A political mutiny is unfolding at Nanaimo City Hall.

Seven out of eight city councillors have signed a letter of non-confidence claiming Mayor Bill McKay is neglecting his duties and bullying city staff – and they want him out.

The councillors allege that McKay doesn’t show up for meetings and doesn’t speak to council, and claim he bullied and intimidated a high-ranking staff member.

“In my humble view, would I classify it as bullying? Absolutely,” said Nanaimo Coun. Bill Yoachim. “Uncalled for, unwarranted. It’s unfortunate.”

“As someone who works in the social service field, I know what bullying is, and I have witnessed him bullying,” said Coun. Gord Fuller.

The letter was hand-delivered to the mayor a week ago, Fuller said.

McKay responded to the claims by saying they’re unproven allegations – and the revolt against him is unfounded.

“I was elected, so for seven members of the community, i.e. members of my council, to suggest that I should resign, I’m going to wait to determine what happens with the voters,” he said.

McKay has said he won’t step down and that the allegations of bullying are false, adding he would welcome a third party investigation into the matter.

He’s not completely alone – lone councillor Diane Brennan told CTV News over the phone that council needs to get back to work and discrediting the mayor won’t help them move forward.

The coup sparked public outrage at Monday night’s council meeting, with some citizens taking to the microphone to blast McKay and ask him to resign.

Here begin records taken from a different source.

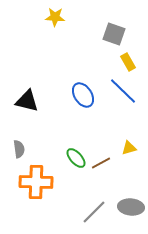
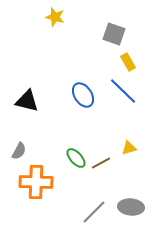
yellow star: rotated 12 degrees clockwise
gray semicircle: moved 2 px down; rotated 36 degrees clockwise
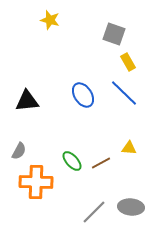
yellow star: moved 5 px left, 3 px down
blue line: moved 1 px right, 2 px down
black triangle: rotated 20 degrees counterclockwise
yellow triangle: rotated 21 degrees clockwise
green ellipse: moved 4 px left, 3 px down
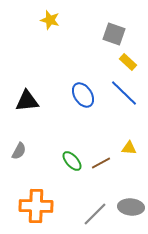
yellow rectangle: rotated 18 degrees counterclockwise
orange cross: moved 24 px down
gray line: moved 1 px right, 2 px down
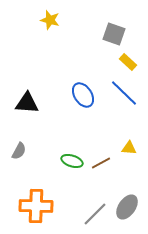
black triangle: moved 2 px down; rotated 10 degrees clockwise
green ellipse: rotated 30 degrees counterclockwise
gray ellipse: moved 4 px left; rotated 60 degrees counterclockwise
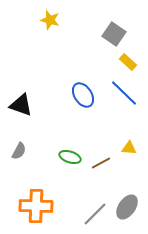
gray square: rotated 15 degrees clockwise
black triangle: moved 6 px left, 2 px down; rotated 15 degrees clockwise
green ellipse: moved 2 px left, 4 px up
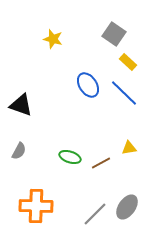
yellow star: moved 3 px right, 19 px down
blue ellipse: moved 5 px right, 10 px up
yellow triangle: rotated 14 degrees counterclockwise
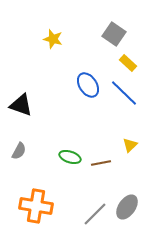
yellow rectangle: moved 1 px down
yellow triangle: moved 1 px right, 3 px up; rotated 35 degrees counterclockwise
brown line: rotated 18 degrees clockwise
orange cross: rotated 8 degrees clockwise
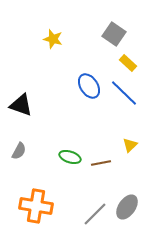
blue ellipse: moved 1 px right, 1 px down
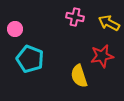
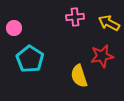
pink cross: rotated 18 degrees counterclockwise
pink circle: moved 1 px left, 1 px up
cyan pentagon: rotated 12 degrees clockwise
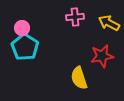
pink circle: moved 8 px right
cyan pentagon: moved 5 px left, 12 px up
yellow semicircle: moved 2 px down
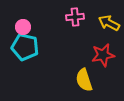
pink circle: moved 1 px right, 1 px up
cyan pentagon: rotated 20 degrees counterclockwise
red star: moved 1 px right, 1 px up
yellow semicircle: moved 5 px right, 2 px down
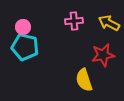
pink cross: moved 1 px left, 4 px down
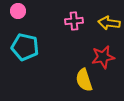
yellow arrow: rotated 20 degrees counterclockwise
pink circle: moved 5 px left, 16 px up
red star: moved 2 px down
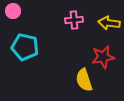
pink circle: moved 5 px left
pink cross: moved 1 px up
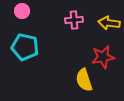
pink circle: moved 9 px right
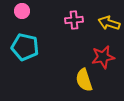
yellow arrow: rotated 10 degrees clockwise
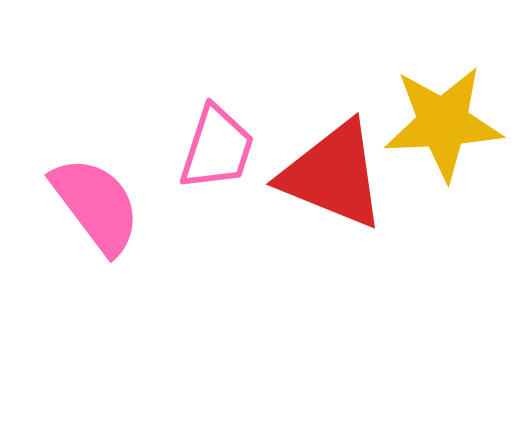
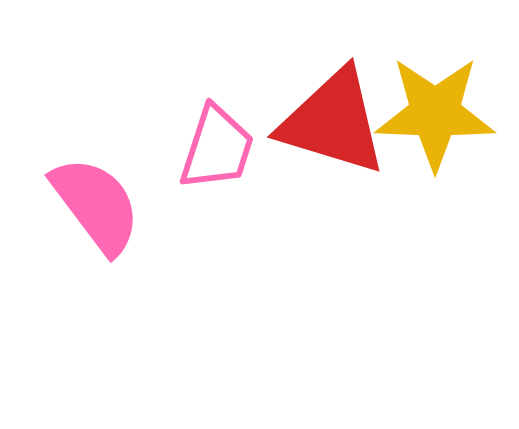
yellow star: moved 8 px left, 10 px up; rotated 5 degrees clockwise
red triangle: moved 53 px up; rotated 5 degrees counterclockwise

But council wants to assure the public that work will get done amid internal conflicts.

“It’s no secret that we got off to a rocky start, but I can assure you that we’ve all picked up our socks and we’ve all decided to work together and collaborate,” said Coun. Bill Bestwick.

Council says McKay has until Wednesday to officially respond to their letter.

If he doesn’t, they say they’ll continue to bring it up at every council meeting in the future.